TAMPA — A national report released Tuesday said Florida leads the nation in mortgage fraud. Within the state, Tampa is second in the amount of suspicious loan activity.
As the report was being released, a federal jury in Broward County was returning guilty verdicts in a scam case that included $5-million in fraudulent mortgages.
Howard Gaines, a lawyer who worked as a title agent, was accused of falsifying closing documents.
Gaines has not been charged in connection with any of his work in Hillsborough County, where he processed one-third of the home sales by a Tampa tattoo parlor owner named Sang-Min Kim.
Sonny Kim, as he's known, was profiled in a St. Petersburg Times story Sunday that recounted his flipping of properties, about one-third of which have been foreclosed. The story pointed to some questionable mortgages, including one for $300,000 on a run-down house that now can be had for $35,000.
Gaines has not been charged with any crimes in connection with his work with Kim.
In the Broward case, prosecutors said Gaines, as a title agent, aided his co-conspirators in falsifying closing documents that made it look like borrowers could repay loans. When they didn't repay them, banks such as Wells Fargo, Wachovia and Washington Mutual were left with big losses.
Gaines, 57, was convicted of one count of conspiracy to commit mail and wire fraud and two counts of mail fraud. He is scheduled to be sentenced in February. The maximum sentence is 45 years in prison. His attorney, Stephen Binhak, did not return a call seeking comment.
"I'd like to see him get more prison (time); he's done some bad things," said Doug Pollock, a property crimes expert who testified in the trial after reviewing several sales processed by Gaines' title company. "I think some prosecutor (in Hillsborough) will use this conviction to say, 'I want a piece of him, too.' "
The U.S. attorney in Tampa would not comment specifically on Gaines or Kim.
"I do think (Sunday's Times) story raises some concerns," said U.S. Attorney A. Brian Albritton. "The allegations that were made would fall in the range of something that our office would be interested in."
State authorities also declined to say whether they are investigating Kim or Gaines.
"This is being investigated by the appropriate authorities, but we can't comment further about this case," said Jerri Franz, a spokeswoman for the Florida Department of Financial Services.
Since 2004, Kim has bought and sold about 90 homes in some of Tampa's poorest neighborhoods. Property records show buyers paid Kim $10.7-million for homes he bought for $6.5-million.
Many homes that Kim sold ended up in foreclosure, meaning that many of the same banks that are now getting billions in a federal bailout were left with worthless property.
About half of the sales Gaines handled for Kim ended up in foreclosure when the borrowers defaulted on their mortgages.

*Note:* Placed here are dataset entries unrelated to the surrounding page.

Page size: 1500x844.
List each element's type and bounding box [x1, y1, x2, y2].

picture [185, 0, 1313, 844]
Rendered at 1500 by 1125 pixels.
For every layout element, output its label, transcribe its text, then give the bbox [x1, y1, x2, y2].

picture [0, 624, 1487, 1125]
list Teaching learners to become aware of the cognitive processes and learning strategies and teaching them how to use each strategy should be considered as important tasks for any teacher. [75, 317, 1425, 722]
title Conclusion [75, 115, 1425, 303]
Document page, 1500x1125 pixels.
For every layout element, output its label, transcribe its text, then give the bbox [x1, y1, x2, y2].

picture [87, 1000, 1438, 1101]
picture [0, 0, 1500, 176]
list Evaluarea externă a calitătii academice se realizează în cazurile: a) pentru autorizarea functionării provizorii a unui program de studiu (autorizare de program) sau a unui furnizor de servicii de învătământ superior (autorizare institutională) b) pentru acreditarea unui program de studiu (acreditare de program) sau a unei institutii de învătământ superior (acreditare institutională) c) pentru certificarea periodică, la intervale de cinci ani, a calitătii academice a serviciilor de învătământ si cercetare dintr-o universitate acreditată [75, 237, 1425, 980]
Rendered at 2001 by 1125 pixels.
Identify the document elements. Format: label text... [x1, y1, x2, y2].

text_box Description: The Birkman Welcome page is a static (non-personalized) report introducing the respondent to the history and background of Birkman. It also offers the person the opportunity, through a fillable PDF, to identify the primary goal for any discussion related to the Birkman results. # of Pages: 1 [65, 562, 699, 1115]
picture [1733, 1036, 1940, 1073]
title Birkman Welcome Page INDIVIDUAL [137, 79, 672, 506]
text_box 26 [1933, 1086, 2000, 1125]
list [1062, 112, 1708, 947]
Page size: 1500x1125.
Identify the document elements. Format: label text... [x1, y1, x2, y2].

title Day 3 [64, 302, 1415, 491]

Albritton said his office's numbers echo the report published Tuesday by the Mortgage Asset Research Institute in Reston, Va., which put Florida first in the nation in mortgage fraud and Tampa with the second-most cases of suspicious loan activity behind only Miami.
In October, a Clearwater man prosecuted by Albritton's office was sentenced to 10 years in prison and ordered to pay $6.5-million in restitution for mortgage fraud. In June, the office, then under the direction of U.S. Attorney Robert O'Neill, indicted four others in a commercial mortgage fraud scheme.
"Mortgage fraud, in its essence, comes down to lying," Albritton said. "The goal of this office, given the resources that we have, is to find the most significant cases involving those lies."
The FBI said it couldn't comment specifically about Kim or Gaines. "However, we would reassure the public that the FBI views mortgage fraud as a significant and growing crime problem," said Dave Couvertier, a spokesman for the Tampa FBI field office.
"Combating significant fraud in this area is a priority for us."